Ares Ambiente: le cinque competenze chiave per eccellere nell’intermediazione dei rifiuti
Ares Ambiente, leader nel settore dell’intermediazione dei rifiuti, ha definito le cinque competenze strategiche che un’azienda deve possedere per poter essere competitiva ed eccellere.
Ares Ambiente: i cinque assets strategici per essere competitivi nell’intermediazione dei rifiuti
Essere competitivi nel settore dell’intermediazione dei rifiuti richiede una serie di skills che superano il confine della gestione operativa. Lo sa bene Ares Ambiente, azienda specializzata nel recupero, smaltimento e trasporto di rifiuti speciali, pericolosi e non, il cui successo nell’ambito di riferimento si deve a una serie di competenze che il fondatore Marco Domizio ha sintetizzato in cinque aspetti salienti.
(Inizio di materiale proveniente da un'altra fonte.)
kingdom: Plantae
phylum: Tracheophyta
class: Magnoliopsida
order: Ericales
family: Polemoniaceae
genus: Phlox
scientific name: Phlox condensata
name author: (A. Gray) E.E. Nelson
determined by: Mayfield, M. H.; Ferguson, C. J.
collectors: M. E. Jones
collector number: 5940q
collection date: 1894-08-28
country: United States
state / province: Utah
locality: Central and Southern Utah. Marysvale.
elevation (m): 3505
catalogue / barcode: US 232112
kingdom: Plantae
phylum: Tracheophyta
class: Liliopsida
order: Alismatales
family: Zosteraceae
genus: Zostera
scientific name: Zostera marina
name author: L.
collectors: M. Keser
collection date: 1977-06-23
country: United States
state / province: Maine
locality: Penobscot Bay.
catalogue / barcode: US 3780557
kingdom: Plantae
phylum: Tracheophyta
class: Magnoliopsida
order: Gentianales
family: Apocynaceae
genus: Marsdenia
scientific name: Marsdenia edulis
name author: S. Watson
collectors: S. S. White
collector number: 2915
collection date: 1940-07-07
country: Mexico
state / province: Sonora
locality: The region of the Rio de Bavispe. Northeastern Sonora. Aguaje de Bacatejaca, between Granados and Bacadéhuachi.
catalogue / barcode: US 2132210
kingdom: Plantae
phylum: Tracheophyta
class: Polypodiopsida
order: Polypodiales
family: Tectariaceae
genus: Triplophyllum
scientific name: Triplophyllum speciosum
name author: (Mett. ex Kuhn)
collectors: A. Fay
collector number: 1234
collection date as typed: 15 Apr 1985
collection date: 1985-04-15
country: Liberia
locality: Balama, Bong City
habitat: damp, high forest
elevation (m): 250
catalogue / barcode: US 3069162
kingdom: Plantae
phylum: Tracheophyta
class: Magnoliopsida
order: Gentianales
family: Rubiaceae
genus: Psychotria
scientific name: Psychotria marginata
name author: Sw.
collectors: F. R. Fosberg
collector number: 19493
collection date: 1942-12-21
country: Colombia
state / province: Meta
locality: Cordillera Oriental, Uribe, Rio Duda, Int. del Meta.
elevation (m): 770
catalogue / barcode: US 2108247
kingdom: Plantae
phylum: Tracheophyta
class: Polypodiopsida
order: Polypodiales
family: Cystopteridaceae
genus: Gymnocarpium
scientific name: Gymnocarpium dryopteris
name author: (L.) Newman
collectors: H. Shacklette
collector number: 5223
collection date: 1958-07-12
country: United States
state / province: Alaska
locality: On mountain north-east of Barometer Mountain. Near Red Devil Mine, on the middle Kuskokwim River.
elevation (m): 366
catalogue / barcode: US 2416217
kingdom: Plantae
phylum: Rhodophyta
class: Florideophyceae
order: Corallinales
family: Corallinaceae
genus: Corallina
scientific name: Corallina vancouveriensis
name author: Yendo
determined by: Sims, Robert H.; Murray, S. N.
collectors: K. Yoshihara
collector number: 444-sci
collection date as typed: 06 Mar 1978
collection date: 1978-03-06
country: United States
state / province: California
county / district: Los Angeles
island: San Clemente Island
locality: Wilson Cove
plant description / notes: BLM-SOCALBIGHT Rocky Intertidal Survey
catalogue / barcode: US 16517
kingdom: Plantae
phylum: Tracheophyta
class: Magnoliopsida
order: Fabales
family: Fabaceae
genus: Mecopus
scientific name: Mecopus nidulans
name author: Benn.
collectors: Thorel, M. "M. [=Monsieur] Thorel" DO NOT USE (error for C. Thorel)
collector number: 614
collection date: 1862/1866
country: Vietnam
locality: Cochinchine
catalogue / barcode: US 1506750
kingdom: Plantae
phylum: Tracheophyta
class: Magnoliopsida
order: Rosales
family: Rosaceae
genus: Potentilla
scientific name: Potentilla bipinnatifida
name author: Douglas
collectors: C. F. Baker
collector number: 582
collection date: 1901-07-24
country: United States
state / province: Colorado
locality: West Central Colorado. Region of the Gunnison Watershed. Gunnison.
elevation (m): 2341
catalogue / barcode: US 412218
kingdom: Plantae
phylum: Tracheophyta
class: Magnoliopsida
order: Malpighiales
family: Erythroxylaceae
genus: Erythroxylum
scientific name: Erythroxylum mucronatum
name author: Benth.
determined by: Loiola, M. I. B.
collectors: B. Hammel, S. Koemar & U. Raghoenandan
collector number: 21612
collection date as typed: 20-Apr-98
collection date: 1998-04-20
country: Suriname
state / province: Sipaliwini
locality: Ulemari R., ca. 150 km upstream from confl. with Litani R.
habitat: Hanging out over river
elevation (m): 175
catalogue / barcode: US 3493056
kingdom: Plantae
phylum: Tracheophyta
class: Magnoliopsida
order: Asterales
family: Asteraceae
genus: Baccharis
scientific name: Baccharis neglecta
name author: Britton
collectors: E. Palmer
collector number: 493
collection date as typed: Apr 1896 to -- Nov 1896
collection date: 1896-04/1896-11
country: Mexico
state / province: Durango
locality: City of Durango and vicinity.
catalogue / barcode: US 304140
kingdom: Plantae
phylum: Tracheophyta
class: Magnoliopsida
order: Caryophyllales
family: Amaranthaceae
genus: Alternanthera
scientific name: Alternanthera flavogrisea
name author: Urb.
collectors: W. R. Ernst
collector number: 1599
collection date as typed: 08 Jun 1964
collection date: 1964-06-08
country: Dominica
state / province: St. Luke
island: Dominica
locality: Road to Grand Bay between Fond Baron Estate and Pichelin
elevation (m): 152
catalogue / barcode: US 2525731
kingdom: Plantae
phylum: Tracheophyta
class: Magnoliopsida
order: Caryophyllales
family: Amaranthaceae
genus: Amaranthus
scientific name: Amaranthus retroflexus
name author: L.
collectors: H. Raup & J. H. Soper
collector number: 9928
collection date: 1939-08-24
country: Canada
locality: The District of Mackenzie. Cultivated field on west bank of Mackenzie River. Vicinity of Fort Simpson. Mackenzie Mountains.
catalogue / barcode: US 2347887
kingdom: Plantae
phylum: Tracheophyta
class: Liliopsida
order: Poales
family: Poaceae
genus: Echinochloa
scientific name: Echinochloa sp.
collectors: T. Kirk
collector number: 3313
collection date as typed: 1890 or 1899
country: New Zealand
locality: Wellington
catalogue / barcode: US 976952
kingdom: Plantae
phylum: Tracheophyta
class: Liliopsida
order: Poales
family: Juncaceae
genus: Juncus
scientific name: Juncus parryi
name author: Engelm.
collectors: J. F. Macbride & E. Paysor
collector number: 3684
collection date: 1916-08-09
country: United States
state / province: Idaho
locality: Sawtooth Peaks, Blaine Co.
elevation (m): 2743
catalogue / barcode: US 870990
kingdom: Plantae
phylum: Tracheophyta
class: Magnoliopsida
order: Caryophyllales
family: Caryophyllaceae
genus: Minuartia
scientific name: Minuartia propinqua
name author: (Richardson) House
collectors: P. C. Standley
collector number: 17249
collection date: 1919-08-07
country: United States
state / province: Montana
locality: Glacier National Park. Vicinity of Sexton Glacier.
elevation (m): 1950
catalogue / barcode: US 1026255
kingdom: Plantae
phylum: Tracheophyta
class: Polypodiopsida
La prima skill cardine è l’interpretazione dinamica delle normative ambientali, intuendo le trasformazioni a cui impianti, produttori e l’intera filiera saranno soggetti in seguito alle nuove leggi. Un altro aspetto essenziale per Ares Ambiente è la “competenza tecnica trasversale”, ovvero quel know-how che consente di valorizzare i rifiuti tramite processi chimici dei trattamenti. In questo modo, si migliora sia la collaborazione con impianti, laboratori, trasportatori e clienti, sia si riduce l’impatto ambientale.
Ares Ambiente, punto di riferimento per l’economia circolare e la transizione ecologica
La fiducia e la reputazione sono caratteristiche essenziali sulle quali si basa il settore dell’intermediazione: proprio per questo motivo Ares Ambiente dà molto peso alle relazioni, fondamentali anche nel momento delle negoziazioni. Le altre due competenze che acquistano sempre maggior valore sono quelle in ambito digitale e ESG. Padroneggiare strumenti digitali quali software di tracciabilità, piattaforme per la gestione dei formulari e sistemi di reporting diventa cruciale nelle operazioni quotidiane e nella loro integrazione con i processi aziendali. Quello dell’intermediazione dei rifiuti è un ambito strettamente legato all’ambiente e alla sua sostenibilità, che assume un peso specifico nel processo di transizione ecologica e di economia circolare. Queste cinque competenze aiutano a “crescere insieme al cambiamento in una visione integrata”.